→ **Work request 1**:
According to the PostgreSQL documentation, why does OWASP Nest use the pgvector extension, and what does that enable? Answer in one to three sentences.
→ **Work request 2**:
Reproduce the part of the PostgreSQL documentation that opens with the words containing "# Generate new" and closes with "change a schema.", substituting "staging" for "production".

Given text section start

PostgreSQL
OWASP Nest uses PostgreSQL as its primary database. The Django ORM manages all schema changes through versioned migration files located in each app’s migrations/ directory.
Connection settings are configured through environment variables:
| Variable | Description |
|---|
DJANGO_DB_HOST | Database server hostname |
DJANGO_DB_PORT | Database server port (default 5432) |
DJANGO_DB_NAME | Database name |
DJANGO_DB_USER | Database username |
DJANGO_DB_PASSWORD | Database password |
pgvector
The pgvector PostgreSQL extension is used to store high-dimensional vector embeddings generated by OpenAI. These embeddings power the AI retrieval-augmented generation (RAG) features in the ai app, enabling semantic search over OWASP content such as projects, chapters, repositories, and Slack messages.
The pgvector Python package (pgvector = "^0.4.1") is listed as a core dependency in pyproject.toml.
Migrations
OWASP Nest uses Django’s built-in migration framework. Migrations are auto-generated from model changes and applied with manage.py migrate.
# Generate new migration files after model changes
make migrations
# Apply all pending migrations
make migrate
# Merge diverging migration branches
make merge-migrations
Never modify existing migration files that have already been applied in production. Always generate a new migration to change a schema.

Given text section end
Data under study section start

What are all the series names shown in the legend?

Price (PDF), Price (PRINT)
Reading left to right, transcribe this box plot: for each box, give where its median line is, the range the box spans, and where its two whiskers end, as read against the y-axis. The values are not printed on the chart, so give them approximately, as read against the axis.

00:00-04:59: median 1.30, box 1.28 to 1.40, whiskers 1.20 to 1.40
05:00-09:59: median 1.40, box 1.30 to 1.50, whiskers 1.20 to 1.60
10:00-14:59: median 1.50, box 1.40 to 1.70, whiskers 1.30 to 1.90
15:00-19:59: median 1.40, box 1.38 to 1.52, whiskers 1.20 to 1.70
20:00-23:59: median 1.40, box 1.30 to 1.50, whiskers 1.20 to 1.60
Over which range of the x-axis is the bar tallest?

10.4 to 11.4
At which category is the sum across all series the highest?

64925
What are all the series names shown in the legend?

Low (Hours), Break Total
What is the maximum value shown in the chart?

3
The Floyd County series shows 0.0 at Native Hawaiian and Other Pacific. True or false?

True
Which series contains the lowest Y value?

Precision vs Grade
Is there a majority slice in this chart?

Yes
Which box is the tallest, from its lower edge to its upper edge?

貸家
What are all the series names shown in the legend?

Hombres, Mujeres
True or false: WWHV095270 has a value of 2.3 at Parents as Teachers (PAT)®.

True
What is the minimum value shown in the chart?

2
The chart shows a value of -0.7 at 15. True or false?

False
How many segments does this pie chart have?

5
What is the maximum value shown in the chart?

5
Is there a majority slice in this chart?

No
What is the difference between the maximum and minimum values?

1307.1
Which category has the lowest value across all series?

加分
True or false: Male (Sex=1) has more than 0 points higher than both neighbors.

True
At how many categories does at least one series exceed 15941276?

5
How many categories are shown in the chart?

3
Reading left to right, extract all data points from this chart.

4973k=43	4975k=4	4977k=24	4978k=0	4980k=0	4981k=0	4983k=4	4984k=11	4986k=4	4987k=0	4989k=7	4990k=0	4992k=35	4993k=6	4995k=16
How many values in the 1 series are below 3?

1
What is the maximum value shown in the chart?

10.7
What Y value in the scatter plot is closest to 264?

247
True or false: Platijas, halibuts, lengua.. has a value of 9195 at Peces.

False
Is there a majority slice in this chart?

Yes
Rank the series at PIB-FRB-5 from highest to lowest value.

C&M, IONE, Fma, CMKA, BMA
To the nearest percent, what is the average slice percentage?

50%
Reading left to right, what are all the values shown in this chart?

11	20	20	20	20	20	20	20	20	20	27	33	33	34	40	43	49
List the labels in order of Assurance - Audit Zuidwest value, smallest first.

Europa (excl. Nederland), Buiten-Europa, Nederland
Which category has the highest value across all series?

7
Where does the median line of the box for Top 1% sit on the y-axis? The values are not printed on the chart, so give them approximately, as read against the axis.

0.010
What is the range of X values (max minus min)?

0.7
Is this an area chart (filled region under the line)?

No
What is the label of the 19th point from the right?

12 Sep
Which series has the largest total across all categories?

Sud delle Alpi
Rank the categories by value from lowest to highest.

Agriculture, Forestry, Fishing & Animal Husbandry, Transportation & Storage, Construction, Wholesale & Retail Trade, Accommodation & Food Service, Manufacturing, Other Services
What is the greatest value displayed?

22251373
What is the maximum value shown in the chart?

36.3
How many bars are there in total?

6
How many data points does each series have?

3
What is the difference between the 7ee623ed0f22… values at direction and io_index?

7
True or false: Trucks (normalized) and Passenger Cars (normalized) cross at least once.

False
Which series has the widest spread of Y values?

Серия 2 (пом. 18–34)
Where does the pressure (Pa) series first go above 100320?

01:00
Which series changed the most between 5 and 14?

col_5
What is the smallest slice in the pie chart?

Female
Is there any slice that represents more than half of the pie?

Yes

Data under study section end

→ **Exercise solution 1**:
OWASP Nest uses the pgvector extension to store high-dimensional vector embeddings generated by OpenAI. These embeddings power the AI retrieval-augmented generation (RAG) features in the ai app. This enables semantic search over OWASP content such as projects, chapters, repositories, and Slack messages.

→ **Exercise solution 2**:
# Generate new migration files after model changes
make migrations
# Apply all pending migrations
make migrate
# Merge diverging migration branches
make merge-migrations
Never modify existing migration files that have already been applied in staging. Always generate a new migration to change a schema.